There are two types of remote GPU resources:
A remote static cluster is a lightweight Aizen cluster that is installed on GPU servers. It does not contain all the components of a normal Aizen cluster installation, but only the components required to run remote jobs. This method is ideal for scenarios where you own the GPU hardware or has a long lease on the GPU hardware.
To configure a remote GPU resource, use the configure resource
command, select the Remote GPU checkbox and select Remote Static Cluster. Enter the IP address of the controller in the remote cluster installation, and provide other optional parameters.
A remote dynamic instance is an On-Demand GPU instance that is obtained from a cloud service provider.

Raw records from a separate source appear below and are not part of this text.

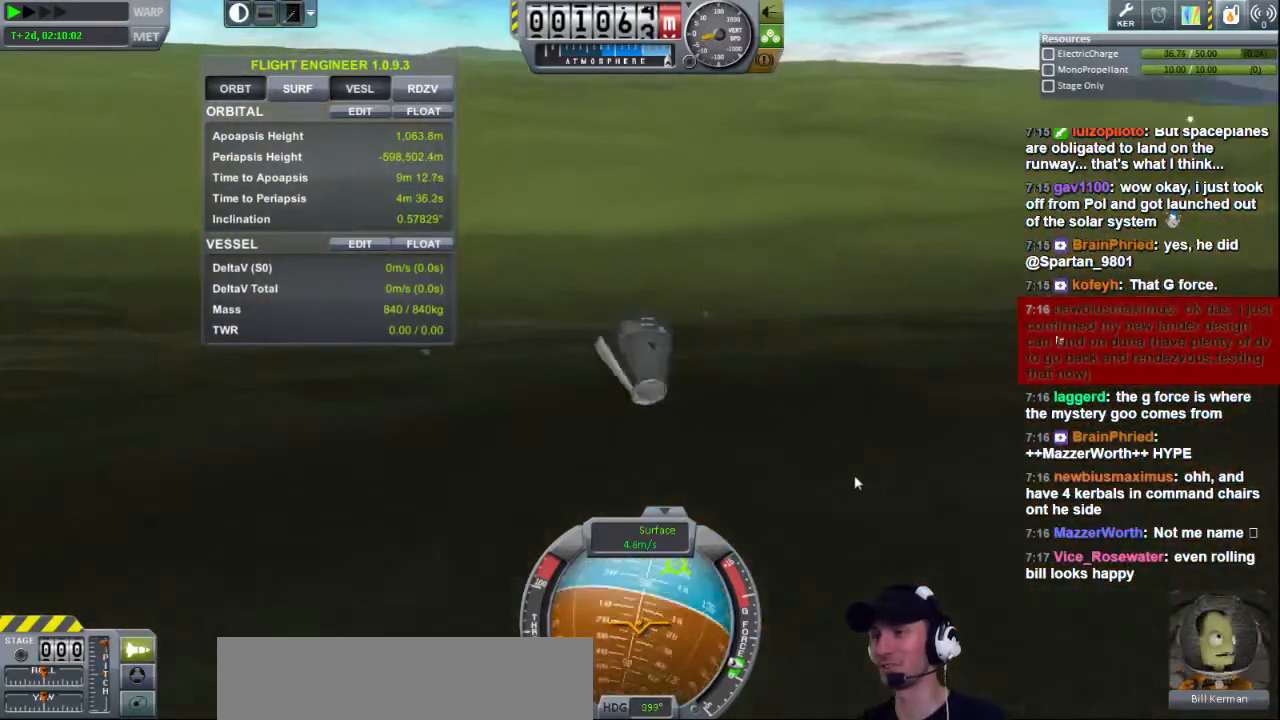
{"keys": [], "events": [[400, "s", "up"]]}
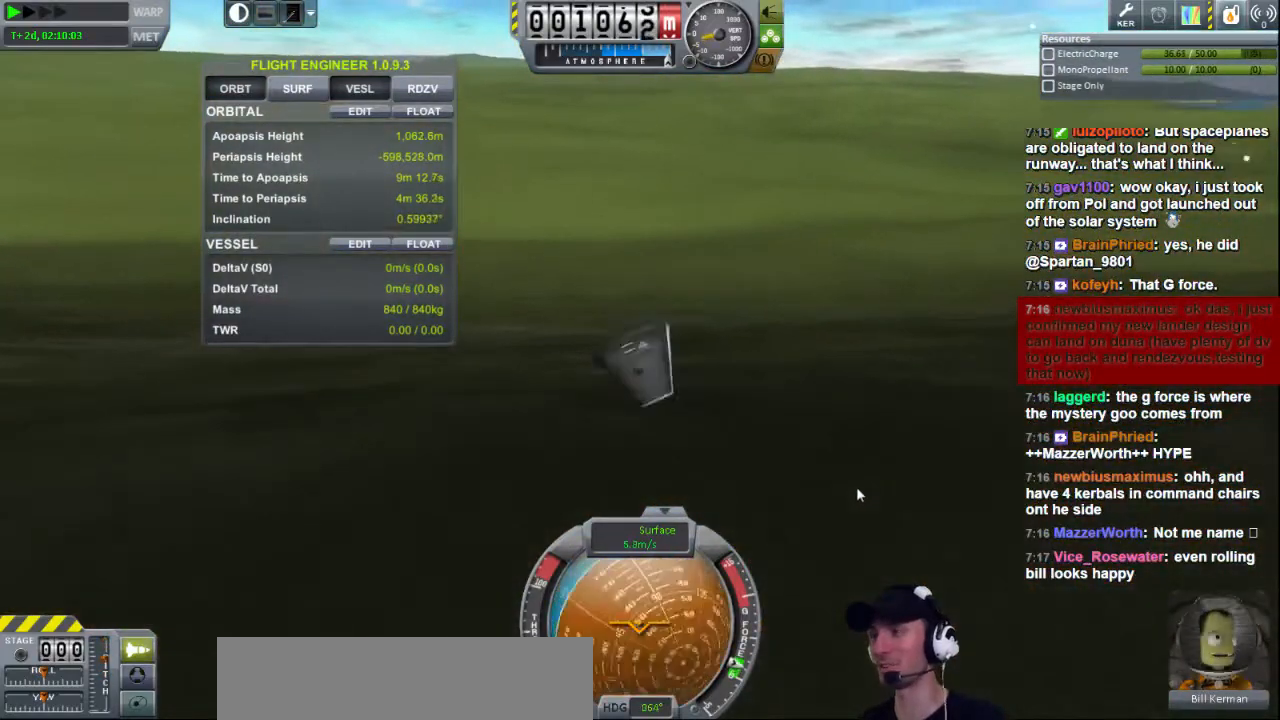
{"keys": [], "events": [[160, "s", "down"], [440, "s", "up"]]}
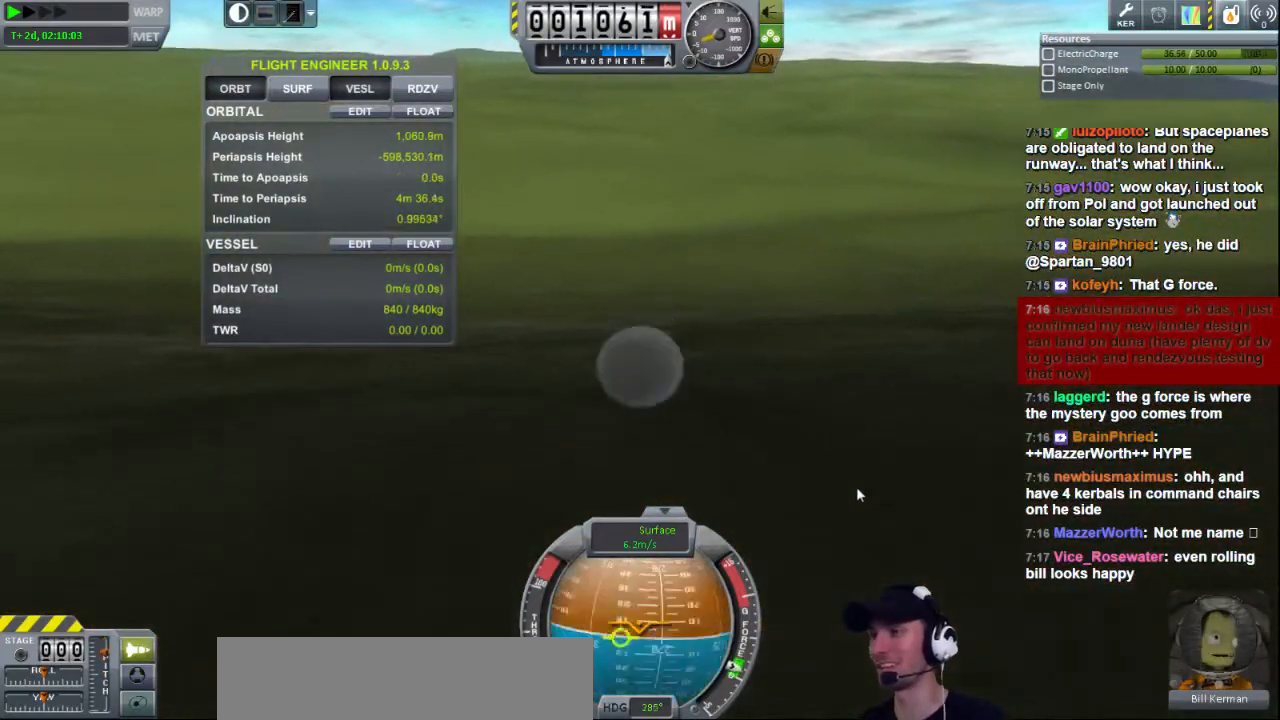
{"keys": ["s"], "events": [[80, "s", "down"]]}
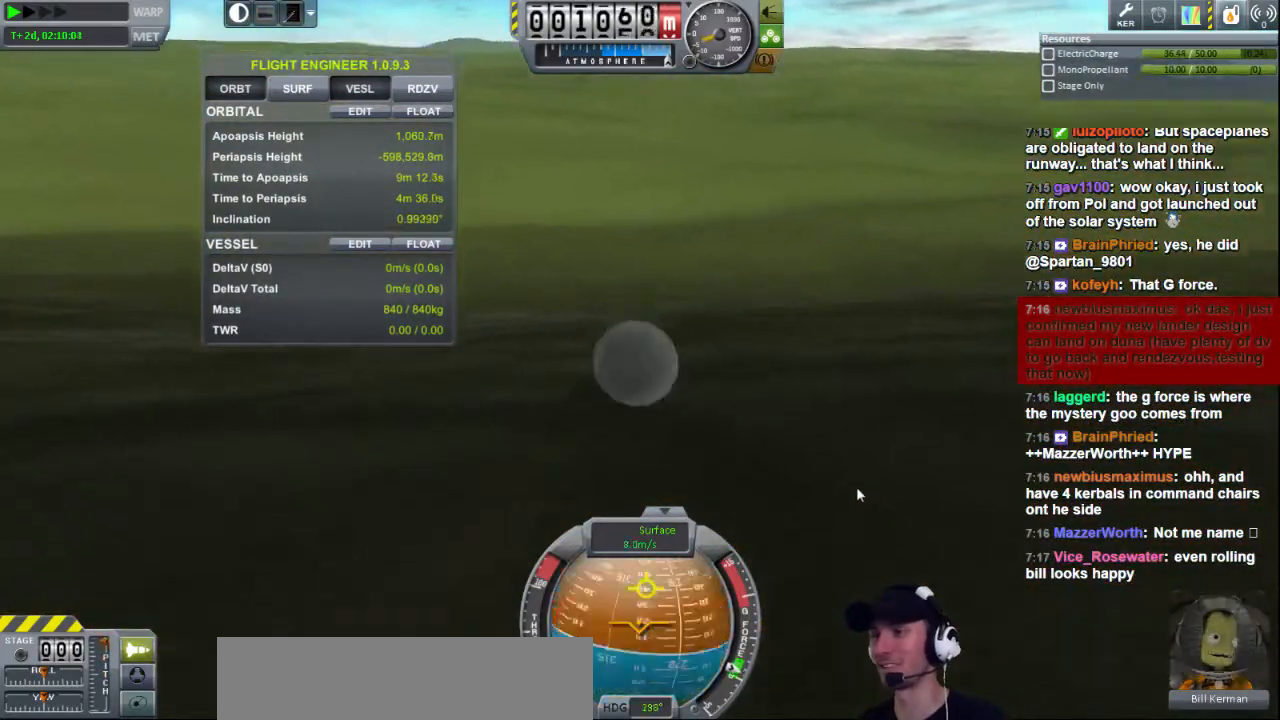
{"keys": [], "events": [[120, "s", "up"]]}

After the instance is launched, a lightweight Aizen docker image is run on the instance providing all the functionality required for the job. The instance is terminated and released back to the service provider when the job completes. This method is ideal for scenarios where you rent GPUs on a short-term hourly basis from a service provider.
To configure a remote GPU resource, use the configure resource
command, select the Remote GPU checkbox and select Remote Dynamic Instance. Select the Provider Name, and enter the Instance Type Name and the Region prefix. You must first add the service provider as a GPU provider, using the add cloudprovider
command, before configuring the resource.
When using a remote GPU, you will need to share datasets and models across the source cluster and the remote GPU deployment. To achieve this, there are two mechanisms:
If the source cluster's cloud storage bucket is accessible by the remote GPU deployment, then select Shared Cloud Storage when configuring the resource. With this mechanism, the source cluster's cloud storage bucket name and credentials are passed to the remote GPU deployment, which then directly accesses any datasets from the cloud storage bucket in a read-only mode.
If the source cluster's cloud storage bucket is inaccessible by the remote GPU deployment, then select Export Import Dataset and provide a configured data source as the Export Data Source. The configured data source must be a cloud storage bucket that is accessible from both the source cluster and the remote GPU deployment. With this mechanism, datasets are exported from the source cluster to the Export Data Source location, then imported into the remote GPU deployment.